== SUPPLIED ENTRIES

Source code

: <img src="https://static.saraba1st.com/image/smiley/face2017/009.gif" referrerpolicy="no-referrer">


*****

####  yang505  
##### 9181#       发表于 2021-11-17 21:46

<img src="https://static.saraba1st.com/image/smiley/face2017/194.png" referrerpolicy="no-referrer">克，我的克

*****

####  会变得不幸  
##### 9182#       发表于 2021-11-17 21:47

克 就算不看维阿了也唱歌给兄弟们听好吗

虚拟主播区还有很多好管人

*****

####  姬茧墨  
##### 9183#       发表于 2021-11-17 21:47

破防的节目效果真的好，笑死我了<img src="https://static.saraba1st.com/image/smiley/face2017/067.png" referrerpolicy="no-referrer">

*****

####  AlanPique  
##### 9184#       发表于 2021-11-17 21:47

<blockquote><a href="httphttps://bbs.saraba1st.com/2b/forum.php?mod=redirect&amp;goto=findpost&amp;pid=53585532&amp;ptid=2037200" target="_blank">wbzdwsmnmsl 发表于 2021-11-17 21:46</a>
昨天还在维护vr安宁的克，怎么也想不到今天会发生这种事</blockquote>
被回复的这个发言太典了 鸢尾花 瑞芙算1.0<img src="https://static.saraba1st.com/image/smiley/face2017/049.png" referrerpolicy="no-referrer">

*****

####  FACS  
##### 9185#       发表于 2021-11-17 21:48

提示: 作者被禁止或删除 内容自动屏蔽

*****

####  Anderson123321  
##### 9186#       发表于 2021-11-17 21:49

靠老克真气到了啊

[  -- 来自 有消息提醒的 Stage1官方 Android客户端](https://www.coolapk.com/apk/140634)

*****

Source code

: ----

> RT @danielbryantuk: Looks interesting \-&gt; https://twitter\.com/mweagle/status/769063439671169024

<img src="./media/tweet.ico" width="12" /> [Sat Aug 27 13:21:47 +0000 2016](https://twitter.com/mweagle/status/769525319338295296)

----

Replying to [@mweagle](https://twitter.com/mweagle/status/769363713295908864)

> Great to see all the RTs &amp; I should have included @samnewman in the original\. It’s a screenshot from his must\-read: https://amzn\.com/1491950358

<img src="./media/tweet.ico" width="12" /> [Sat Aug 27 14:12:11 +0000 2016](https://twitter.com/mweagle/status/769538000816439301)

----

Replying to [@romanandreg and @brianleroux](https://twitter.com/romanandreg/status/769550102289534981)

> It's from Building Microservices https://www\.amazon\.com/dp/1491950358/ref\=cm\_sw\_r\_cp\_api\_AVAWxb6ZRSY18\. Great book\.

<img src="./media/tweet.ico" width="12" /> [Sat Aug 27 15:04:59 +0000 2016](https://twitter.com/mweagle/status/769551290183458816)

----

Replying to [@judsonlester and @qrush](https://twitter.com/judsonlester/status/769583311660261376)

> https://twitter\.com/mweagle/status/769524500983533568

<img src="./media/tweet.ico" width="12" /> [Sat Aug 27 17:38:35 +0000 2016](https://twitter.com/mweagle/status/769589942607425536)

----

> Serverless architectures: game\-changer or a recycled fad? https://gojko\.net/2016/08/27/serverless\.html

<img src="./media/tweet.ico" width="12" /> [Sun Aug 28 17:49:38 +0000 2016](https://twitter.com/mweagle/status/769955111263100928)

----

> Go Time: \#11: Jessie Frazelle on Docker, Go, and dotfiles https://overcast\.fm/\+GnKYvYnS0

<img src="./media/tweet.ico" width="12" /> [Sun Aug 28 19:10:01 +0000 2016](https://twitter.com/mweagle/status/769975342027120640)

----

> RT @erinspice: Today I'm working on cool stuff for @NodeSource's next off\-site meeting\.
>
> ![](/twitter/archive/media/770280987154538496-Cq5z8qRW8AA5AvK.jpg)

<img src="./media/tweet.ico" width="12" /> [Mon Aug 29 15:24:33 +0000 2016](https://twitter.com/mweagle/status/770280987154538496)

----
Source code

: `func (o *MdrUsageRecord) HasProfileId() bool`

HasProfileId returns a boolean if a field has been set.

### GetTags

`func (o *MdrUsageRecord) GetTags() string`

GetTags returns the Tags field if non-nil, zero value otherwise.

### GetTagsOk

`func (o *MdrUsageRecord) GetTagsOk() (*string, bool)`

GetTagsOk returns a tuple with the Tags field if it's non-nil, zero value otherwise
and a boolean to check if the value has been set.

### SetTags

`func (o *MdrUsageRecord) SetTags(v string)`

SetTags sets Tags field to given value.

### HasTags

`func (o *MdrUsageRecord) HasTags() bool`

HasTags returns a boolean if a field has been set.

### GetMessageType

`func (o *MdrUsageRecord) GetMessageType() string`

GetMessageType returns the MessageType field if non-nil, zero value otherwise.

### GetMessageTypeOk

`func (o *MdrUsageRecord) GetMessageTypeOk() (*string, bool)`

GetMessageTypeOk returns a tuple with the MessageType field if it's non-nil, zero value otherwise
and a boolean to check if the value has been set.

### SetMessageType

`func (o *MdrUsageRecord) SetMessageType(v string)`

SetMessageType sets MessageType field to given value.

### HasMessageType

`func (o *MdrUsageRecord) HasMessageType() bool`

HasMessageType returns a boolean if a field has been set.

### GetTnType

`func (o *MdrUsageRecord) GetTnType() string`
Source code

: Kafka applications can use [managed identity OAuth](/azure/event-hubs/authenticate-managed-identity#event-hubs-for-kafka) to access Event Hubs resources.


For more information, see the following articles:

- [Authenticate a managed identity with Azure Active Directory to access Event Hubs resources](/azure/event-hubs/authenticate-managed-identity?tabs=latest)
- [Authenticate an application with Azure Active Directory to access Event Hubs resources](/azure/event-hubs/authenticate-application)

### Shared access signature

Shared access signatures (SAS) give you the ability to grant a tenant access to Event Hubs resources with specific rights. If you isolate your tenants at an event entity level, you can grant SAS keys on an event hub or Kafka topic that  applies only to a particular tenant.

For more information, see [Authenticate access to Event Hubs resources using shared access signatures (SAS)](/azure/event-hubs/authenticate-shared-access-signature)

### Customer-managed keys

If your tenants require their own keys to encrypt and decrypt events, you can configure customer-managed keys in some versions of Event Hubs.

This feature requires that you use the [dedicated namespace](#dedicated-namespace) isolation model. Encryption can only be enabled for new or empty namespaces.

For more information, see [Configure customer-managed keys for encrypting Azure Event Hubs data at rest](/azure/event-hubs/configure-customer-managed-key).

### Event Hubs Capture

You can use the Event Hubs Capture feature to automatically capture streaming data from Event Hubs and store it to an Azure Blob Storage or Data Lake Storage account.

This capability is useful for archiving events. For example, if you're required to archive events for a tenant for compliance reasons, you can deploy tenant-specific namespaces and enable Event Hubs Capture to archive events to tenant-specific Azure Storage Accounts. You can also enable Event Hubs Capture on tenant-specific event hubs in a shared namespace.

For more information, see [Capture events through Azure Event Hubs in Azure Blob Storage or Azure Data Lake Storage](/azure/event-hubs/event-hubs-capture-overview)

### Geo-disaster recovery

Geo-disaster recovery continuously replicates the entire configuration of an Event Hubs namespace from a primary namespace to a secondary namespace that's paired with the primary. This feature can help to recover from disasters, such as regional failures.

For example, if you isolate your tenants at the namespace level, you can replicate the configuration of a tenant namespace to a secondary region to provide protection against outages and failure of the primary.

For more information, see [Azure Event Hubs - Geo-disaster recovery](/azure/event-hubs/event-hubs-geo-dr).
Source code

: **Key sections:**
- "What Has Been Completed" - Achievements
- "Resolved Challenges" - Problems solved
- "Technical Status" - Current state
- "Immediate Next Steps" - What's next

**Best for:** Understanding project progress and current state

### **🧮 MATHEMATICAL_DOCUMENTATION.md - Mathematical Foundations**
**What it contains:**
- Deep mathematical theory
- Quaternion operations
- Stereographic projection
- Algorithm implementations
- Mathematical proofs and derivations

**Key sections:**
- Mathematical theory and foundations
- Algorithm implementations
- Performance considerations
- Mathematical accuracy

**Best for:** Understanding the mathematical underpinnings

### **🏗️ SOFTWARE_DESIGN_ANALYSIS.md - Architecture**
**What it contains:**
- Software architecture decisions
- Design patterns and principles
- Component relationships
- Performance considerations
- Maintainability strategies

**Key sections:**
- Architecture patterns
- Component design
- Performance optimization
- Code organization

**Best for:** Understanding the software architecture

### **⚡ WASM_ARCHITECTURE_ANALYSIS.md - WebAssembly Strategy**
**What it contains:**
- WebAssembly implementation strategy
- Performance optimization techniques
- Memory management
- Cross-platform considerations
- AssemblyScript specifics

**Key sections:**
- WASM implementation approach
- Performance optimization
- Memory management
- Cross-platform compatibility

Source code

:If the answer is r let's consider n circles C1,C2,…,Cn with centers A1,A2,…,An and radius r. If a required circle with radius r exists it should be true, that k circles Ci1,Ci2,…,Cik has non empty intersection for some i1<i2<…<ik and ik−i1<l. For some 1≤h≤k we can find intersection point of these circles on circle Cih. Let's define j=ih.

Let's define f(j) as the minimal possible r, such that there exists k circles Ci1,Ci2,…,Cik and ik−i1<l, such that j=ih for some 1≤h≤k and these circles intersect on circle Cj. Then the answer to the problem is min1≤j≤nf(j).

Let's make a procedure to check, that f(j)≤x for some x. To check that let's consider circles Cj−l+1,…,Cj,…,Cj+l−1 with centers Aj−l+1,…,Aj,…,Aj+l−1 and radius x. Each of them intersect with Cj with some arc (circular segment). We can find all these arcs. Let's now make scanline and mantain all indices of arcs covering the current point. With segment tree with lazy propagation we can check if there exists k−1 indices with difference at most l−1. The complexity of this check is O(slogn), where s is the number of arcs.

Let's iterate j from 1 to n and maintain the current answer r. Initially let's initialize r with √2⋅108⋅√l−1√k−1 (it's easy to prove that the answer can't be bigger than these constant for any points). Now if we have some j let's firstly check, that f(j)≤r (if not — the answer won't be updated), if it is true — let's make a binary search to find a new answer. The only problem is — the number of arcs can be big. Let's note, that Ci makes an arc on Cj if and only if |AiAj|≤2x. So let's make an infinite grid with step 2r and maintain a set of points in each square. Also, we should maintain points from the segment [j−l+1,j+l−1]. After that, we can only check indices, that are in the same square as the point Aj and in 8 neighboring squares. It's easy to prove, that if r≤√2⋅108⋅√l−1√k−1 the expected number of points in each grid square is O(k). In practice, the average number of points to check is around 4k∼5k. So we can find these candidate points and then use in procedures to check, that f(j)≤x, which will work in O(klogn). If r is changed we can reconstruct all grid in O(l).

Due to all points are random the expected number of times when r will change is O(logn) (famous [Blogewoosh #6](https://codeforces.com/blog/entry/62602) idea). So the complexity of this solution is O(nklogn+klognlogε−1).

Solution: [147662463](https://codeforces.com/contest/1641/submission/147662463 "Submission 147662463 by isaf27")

====

- **WHAT YOU NEED TO DO**: Scan the records above for the lines holding "- Component design" and "- Performance optimization techniques". Transcribe those two and every line between them word for word, and no others.

- **WRITTEN RESPONSE**:
- Component design
- Performance optimization
- Code organization

**Best for:** Understanding the software architecture

### **⚡ WASM_ARCHITECTURE_ANALYSIS.md - WebAssembly Strategy**
**What it contains:**
- WebAssembly implementation strategy
- Performance optimization techniques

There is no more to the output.